### TRY IT
As the answer, give a copy of each line below that includes the word "Transform".

### SUPPLIED RECORDS
·····
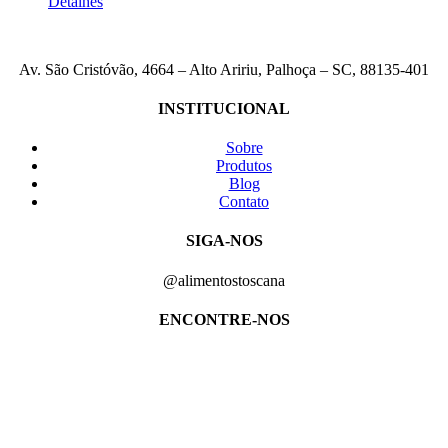
Detalhes
Av. São Cristóvão, 4664 – Alto Aririu, Palhoça – SC, 88135-401
INSTITUCIONAL
Sobre
Produtos
Blog
Contato
SIGA-NOS
@alimentostoscana
ENCONTRE-NOS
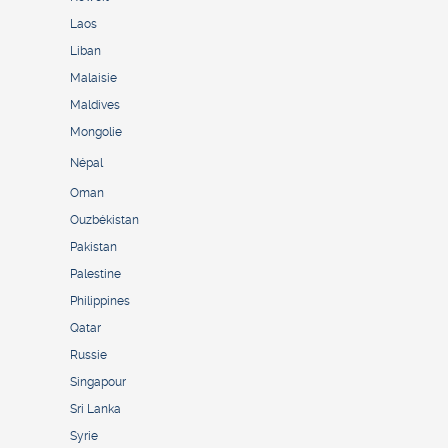
Laos
Liban
Malaisie
Maldives
Mongolie
Népal
Oman
Ouzbékistan
Pakistan
Palestine
Philippines
Qatar
Russie
Singapour
Sri Lanka
Syrie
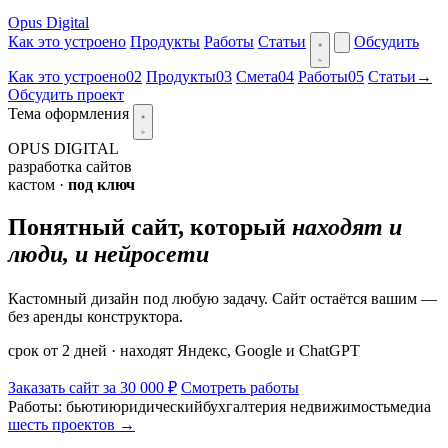
Opus Digital
Как это устроено
Продукты
Работы
Статьи
Обсудить
Как это устроено
02
Продукты
03
Смета
04
Работы
05
Статьи
→
Обсудить проект
Тема оформления
OPUS DIGITAL
разработка сайтов
кастом ·
под ключ
Понятный сайт, который
находят и
люди, и нейросети
Кастомный дизайн под любую задачу. Сайт остаётся вашим —
без аренды конструктора.
срок от 2 дней · находят Яндекс, Google и ChatGPT
Заказать сайт за
30 000 ₽
Смотреть работы
Работы:
бьюти
юридический
бухгалтерия
недвижимость
медиа
шесть проектов →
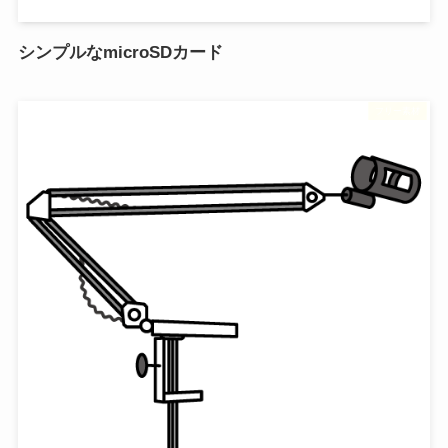
シンプルなmicroSDカード
フリー素材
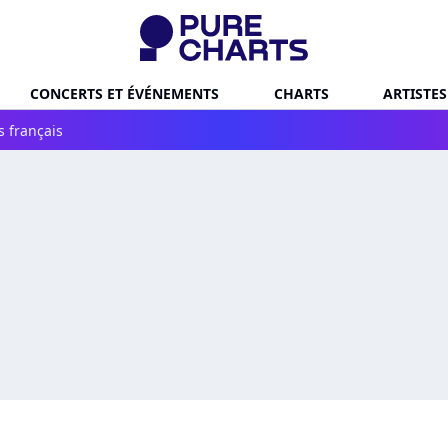
CONCERTS ET ÉVÉNEMENTS
CHARTS
ARTISTES
s français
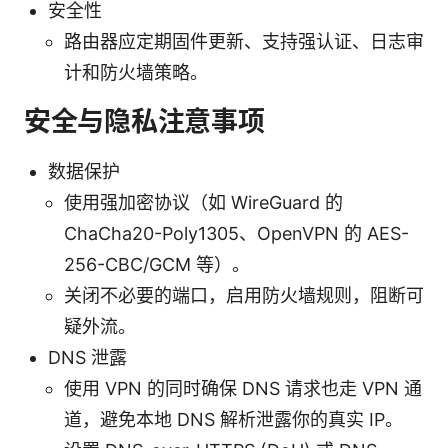
安全性
路由器应定期固件更新、支持强认证、日志审
计和防火墙策略。
安全与隐私注意事项
数据保护
使用强加密协议（如 WireGuard 的
ChaCha20-Poly1305、OpenVPN 的 AES-
256-CBC/GCM 等）。
关闭不必要的端口，启用防火墙规则，阻断可
疑外流。
DNS 泄露
使用 VPN 的同时确保 DNS 请求也走 VPN 通
道，避免本地 DNS 解析泄露你的真实 IP。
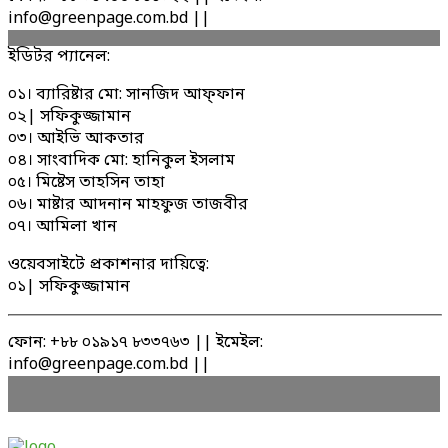
info@greenpage.com.bd ||
ইডিটর প্যানেল:
০১। ব্যারিষ্টার মো: সানজিদ আফ্ফান
০২| সফিকুজ্জামান
০৩। আইভি আকতার
০৪। সাংবাদিক মো: হানিকুল ইসলাম
০৫। মিষ্টেস তাহসিন তাহা
০৬। মাষ্টার আদনান মাহফুজ তাজবীর
০৭। আমিলা খান
ওয়েবসাইটে প্রকাশনার দায়িত্বে:
০১| সফিকুজ্জামান
ফোন: +৮৮ ০১৯১৭ ৮৩৩৭৬৩ || ইমেইল:
info@greenpage.com.bd ||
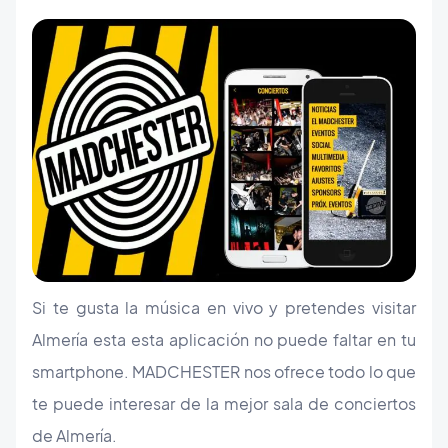
Si te gusta la música en vivo y pretendes visitar
Almería esta esta aplicación no puede faltar en tu
smartphone. MADCHESTER nos ofrece todo lo que
te puede interesar de la mejor sala de conciertos
de Almería.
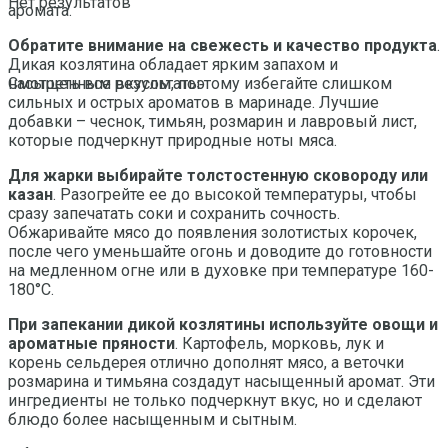
Нет результатов
аромата.
Обратите внимание на свежесть и качество продукта
.
Дикая козлятина обладает ярким запахом и
насыщенным вкусом, поэтому избегайте слишком
Смотреть все результаты
сильных и острых ароматов в маринаде. Лучшие
добавки – чеснок, тимьян, розмарин и лавровый лист,
которые подчеркнут природные ноты мяса.
Для жарки выбирайте толстостенную сковороду или
казан
. Разогрейте ее до высокой температуры, чтобы
сразу запечатать соки и сохранить сочность.
Обжаривайте мясо до появления золотистых корочек,
после чего уменьшайте огонь и доводите до готовности
на медленном огне или в духовке при температуре 160-
180°C.
При запекании дикой козлятины используйте овощи и
ароматные пряности
. Картофель, морковь, лук и
корень сельдерея отлично дополнят мясо, а веточки
розмарина и тимьяна создадут насыщенный аромат. Эти
ингредиенты не только подчеркнут вкус, но и сделают
блюдо более насыщенным и сытным.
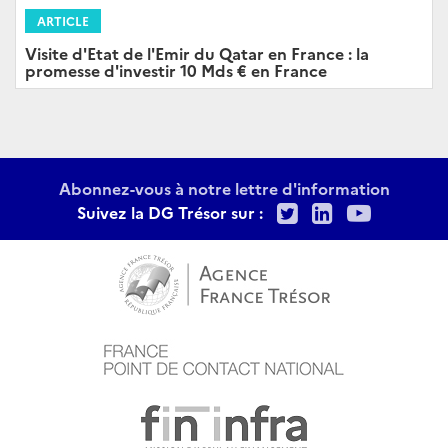
ARTICLE
Visite d'Etat de l'Emir du Qatar en France : la
promesse d'investir 10 Mds € en France
Abonnez-vous à notre lettre d'information
Twitter
LinkedIn
Youtu
Suivez la DG Trésor sur :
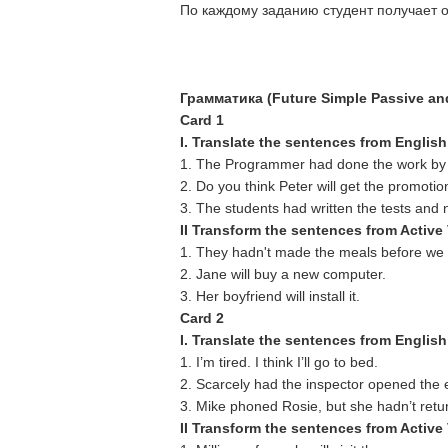
По каждому заданию студент получает о
Грамматика
(
Future Simple Passive an
Card 1
I. Translate the sentences from English
1. The Programmer had done the work by f
2. Do you think Peter will get the promotio
3. The students had written the tests and
II Transform the sentences from Active
1. They hadn't made the meals before we 
2. Jane will buy a new computer.
3. Her boyfriend will install it.
Card 2
I. Translate the sentences from English
1. I’m tired. I think I’ll go to bed.
2. Scarcely had the inspector opened the
3. Mike phoned Rosie, but she hadn’t ret
II Transform the sentences from Active 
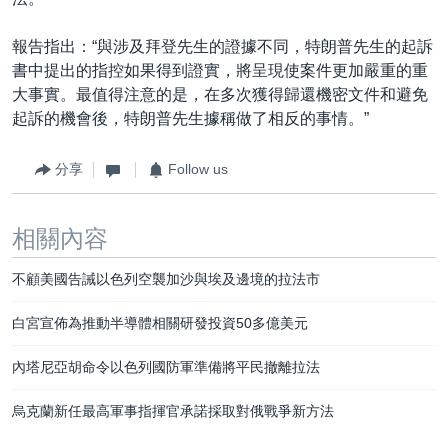
報告指出：“與涉及拜登先生的證據不同，特朗普先生的起訴
書中提出的指控如果得到證實，將呈現使案件更加嚴重的重
大事實。最值得注意的是，在多次獲得歸還機密文件和避免
起訴的機會後，特朗普先生據稱做了相反的事情。”
分享
Follow us
相關內容
不顧美國告誡以色列空襲加沙與埃及邊境的拉法市
白宮宣佈為推動半導體相關研發投資50多億美元
內塔尼亞胡命令以色列國防軍準備將平民撤離拉法
烏克蘭新任最高軍事指揮官承諾採取對俄戰爭新方法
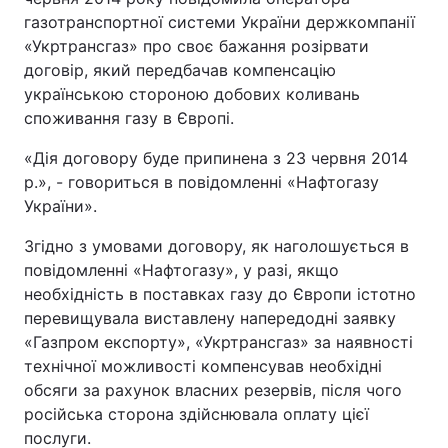
газотранспортної системи України держкомпанії
«Укртрансгаз» про своє бажання розірвати
договір, який передбачав компенсацію
українською стороною добових коливань
споживання газу в Європі.
«Дія договору буде припинена з 23 червня 2014
р.», - говориться в повідомленні «Нафтогазу
України».
Згідно з умовами договору, як наголошується в
повідомленні «Нафтогазу», у разі, якщо
необхідність в поставках газу до Європи істотно
перевищувала виставлену напередодні заявку
«Газпром експорту», «Укртрансгаз» за наявності
технічної можливості компенсував необхідні
обсяги за рахунок власних резервів, після чого
російська сторона здійснювала оплату цієї
послуги.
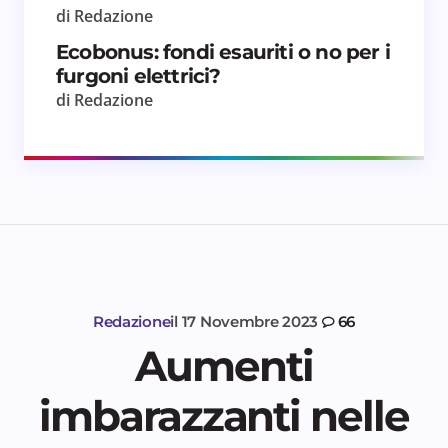
di Redazione
Ecobonus: fondi esauriti o no per i
furgoni elettrici?
di Redazione
Redazione
il
17 Novembre 2023
66
Aumenti
imbarazzanti nelle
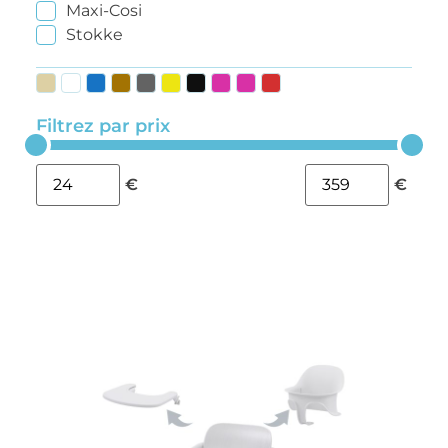
Maxi-Cosi
Stokke
Filtrez par prix
€
€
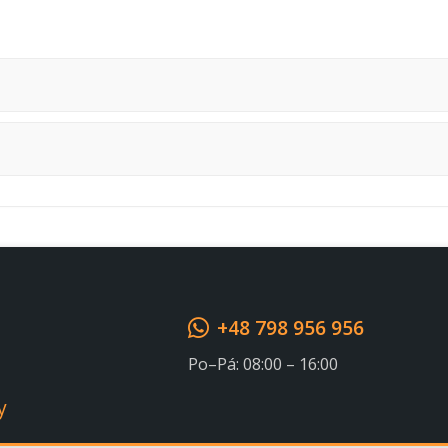
Souhlasím s GDPR
+48 798 956 956
Po–Pá: 08:00 – 16:00
y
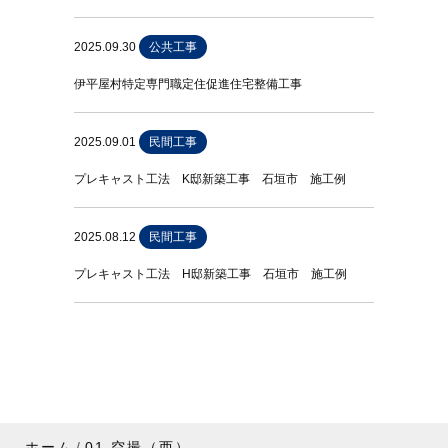
2025.09.30
公共工事
伊平屋村特定専門職定住促進住宅整備工事
2025.09.01
民間工事
プレキャスト工法 K邸新築工事 石垣市 施工例
2025.08.12
民間工事
プレキャスト工法 H邸新築工事 石垣市 施工例
ホーム
01 空撮（西）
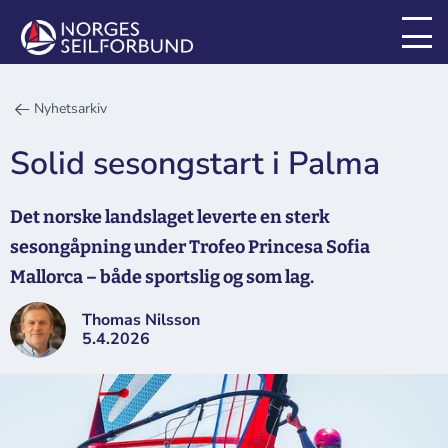
Nyhetsarkiv
Solid sesongstart i Palma
Det norske landslaget leverte en sterk
sesongåpning under Trofeo Princesa Sofia
Mallorca – både sportslig og som lag.
Thomas Nilsson
5.4.2026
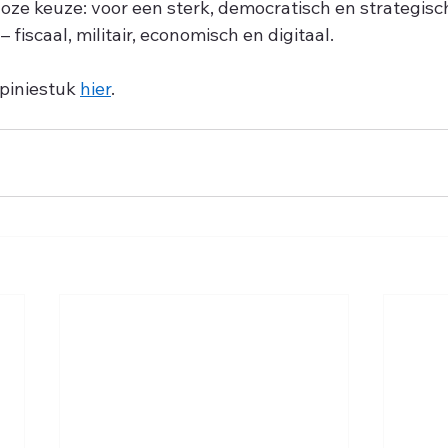
ze keuze: voor een sterk, democratisch en strategisc
– fiscaal, militair, economisch en digitaal.
piniestuk 
hier
.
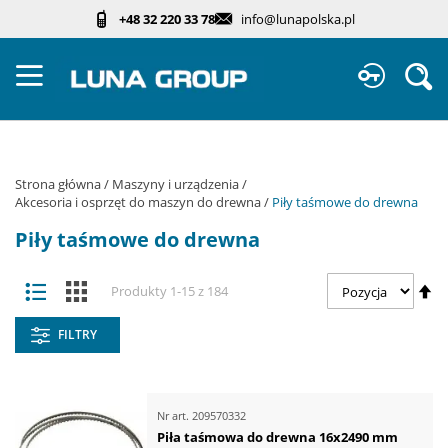
Przejdź
+48 32 220 33 78
info@lunapolska.pl
do
treści
Sz
Strona główna
Maszyny i urządzenia
Akcesoria i osprzęt do maszyn do drewna
Piły taśmowe do drewna
Piły taśmowe do drewna
Zobacz
Us
Lista
Kafelki
Produkty
1
-
15
z
184
jako
ki
ma
FILTRY
Nr art.
209570332
Piła taśmowa do drewna 16x2490 mm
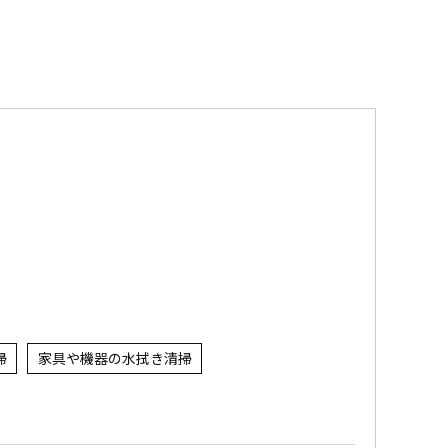
掃
家具や機器の水拭き清掃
·····
### EXPECTED ANSWER
II Transform the sentences from Active
II Transform the sentences from Active 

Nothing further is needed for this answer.